Two rockets are flying in the same direction and are side by side at the instant their retrorockets fire. Rocket A has an initial velocity of +4100 m/s, while rocket B has an initial velocity of +9400 m/s. After a time t both rockets are again side by side, the displacement of each being zero.

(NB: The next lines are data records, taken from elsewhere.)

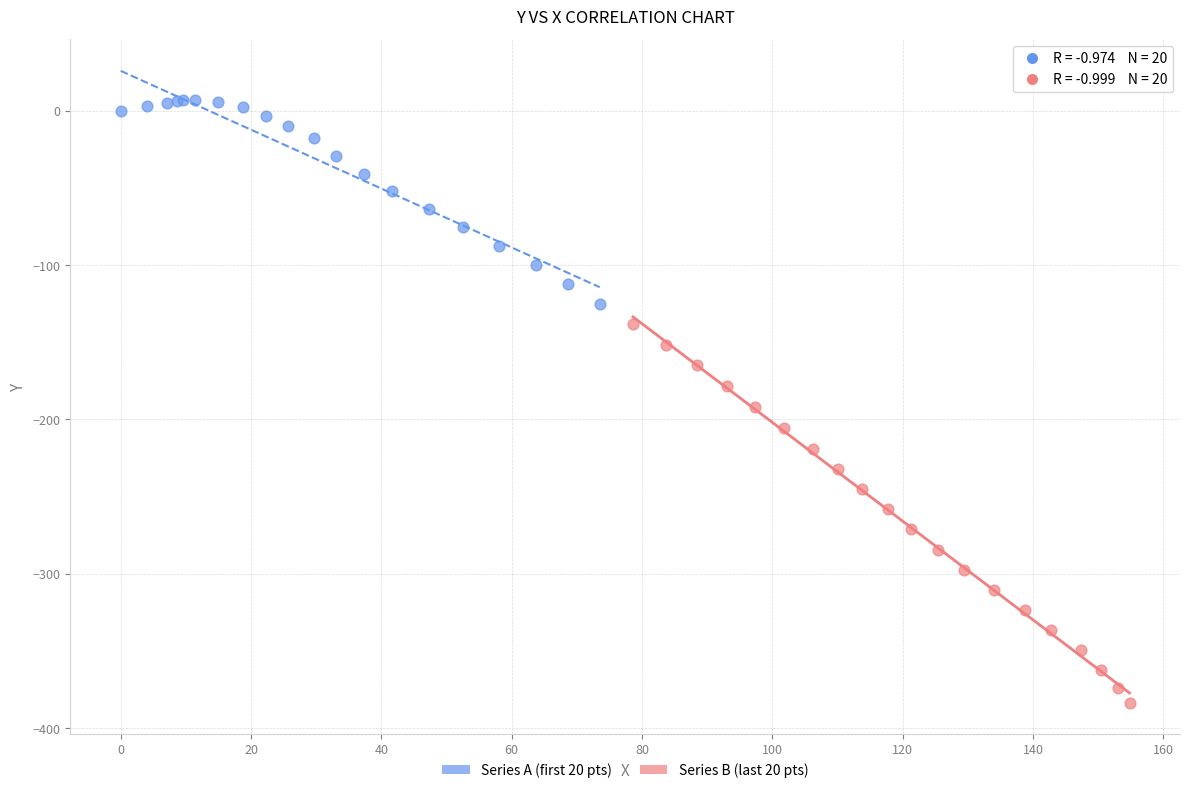

Which series has the largest Y range (max minus min)?

Series B (last 20 pts)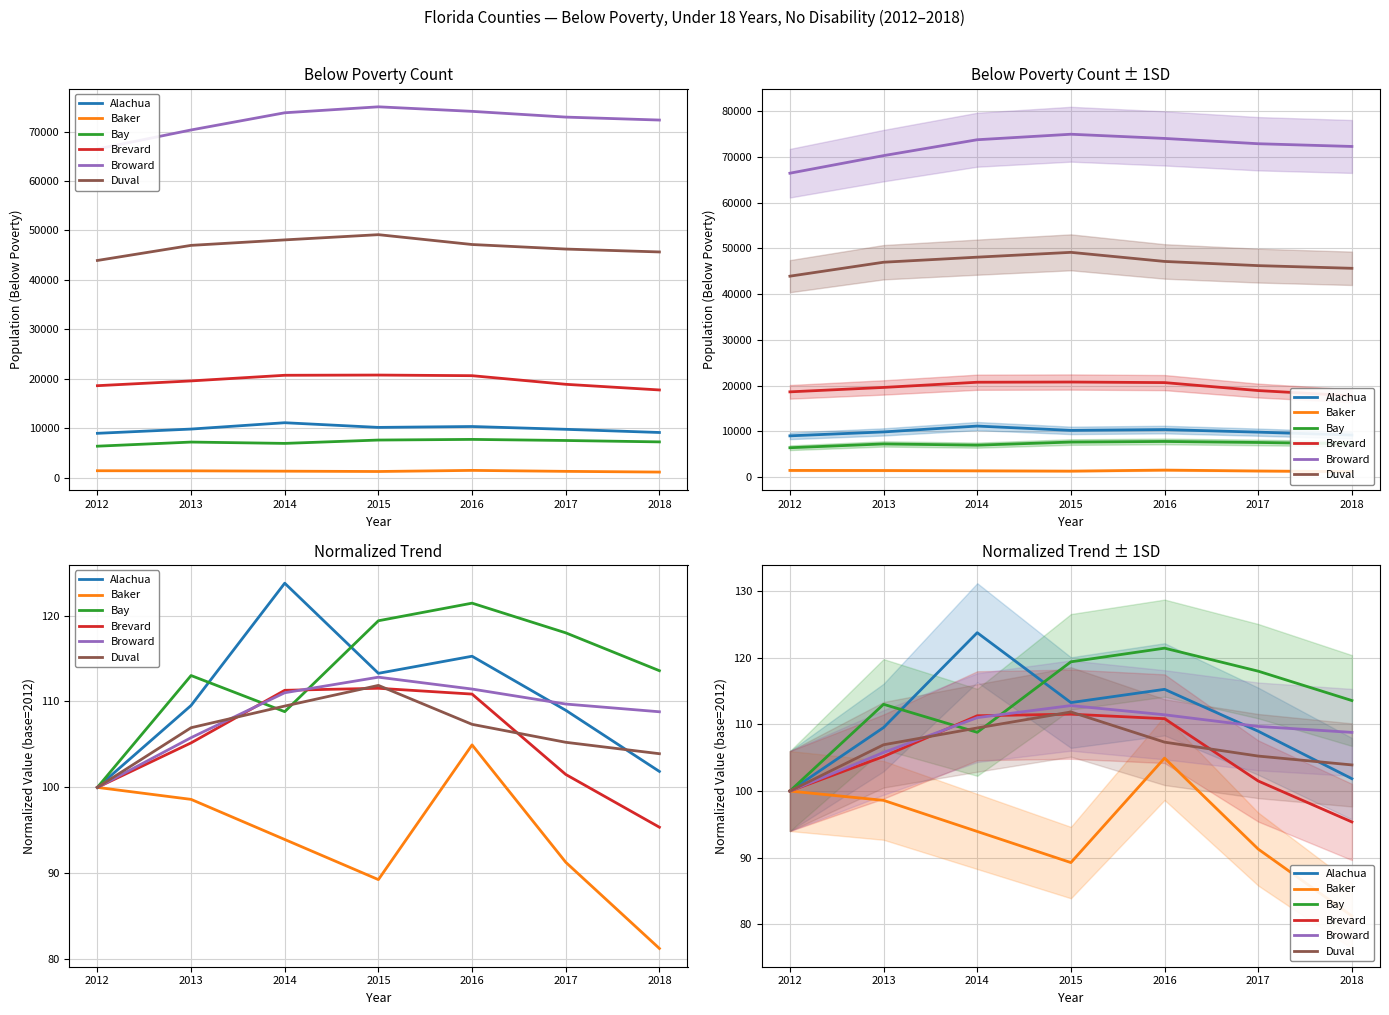

Where does the Brevard series first go above 105?

2013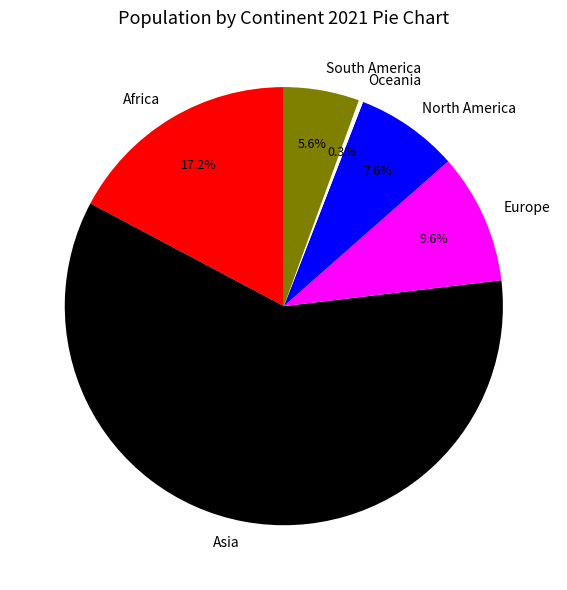

How many segments does this pie chart have?

6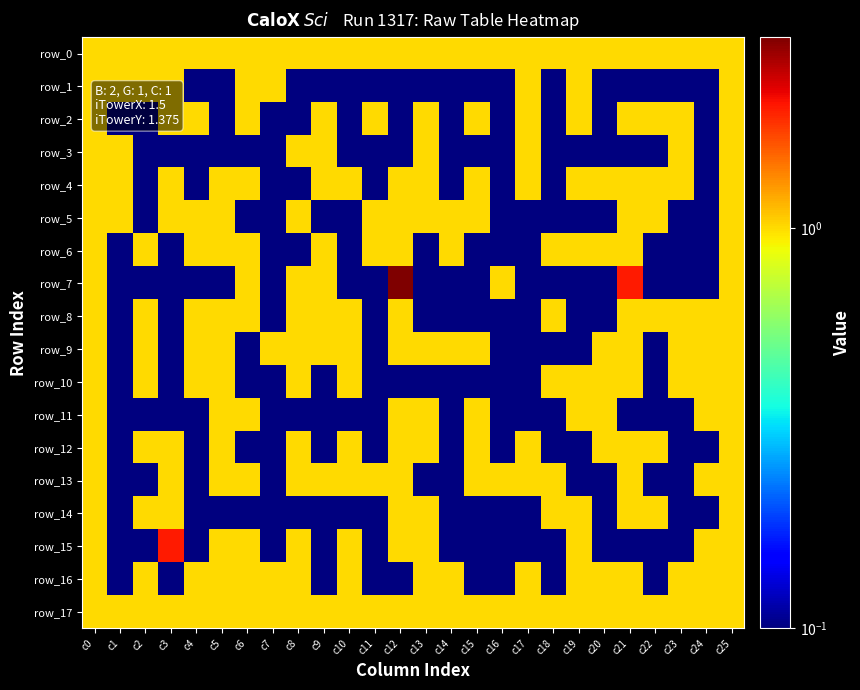

How many distinct data groups are displayed?

18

The acceleration of rocket A is -17 m/s2. What is the acceleration of rocket B?
just solve for a in
4100t - 17/2 t^2 = 9400t - a/2 t^2
a/2 t^2 = 5300t + 17/2 t^2
at^2 = 10600t + 17t^2
a = 10600/t + 17
To find the acceleration of rocket B, we can use the equation of motion:
s = ut + (1/2)at^2
Where:
s = displacement
u = initial velocity
a = acceleration
t = time
Given that the displacement of both rockets is zero, we have:
0 = (initial velocity of rocket B) * t + (1/2) * a * t^2
Since the initial velocity of rocket B is +9400 m/s, the equation becomes:
0 = 9400t + (1/2) * a * t^2
Since the displacement of rocket B is zero, the acceleration can be found by rearranging and solving for 'a':
a = -2 * (initial velocity of rocket B) / t
Substituting the given values:
a = -2 * 9400 / t
Thus, the acceleration of rocket B is -18800 / t m/s^2.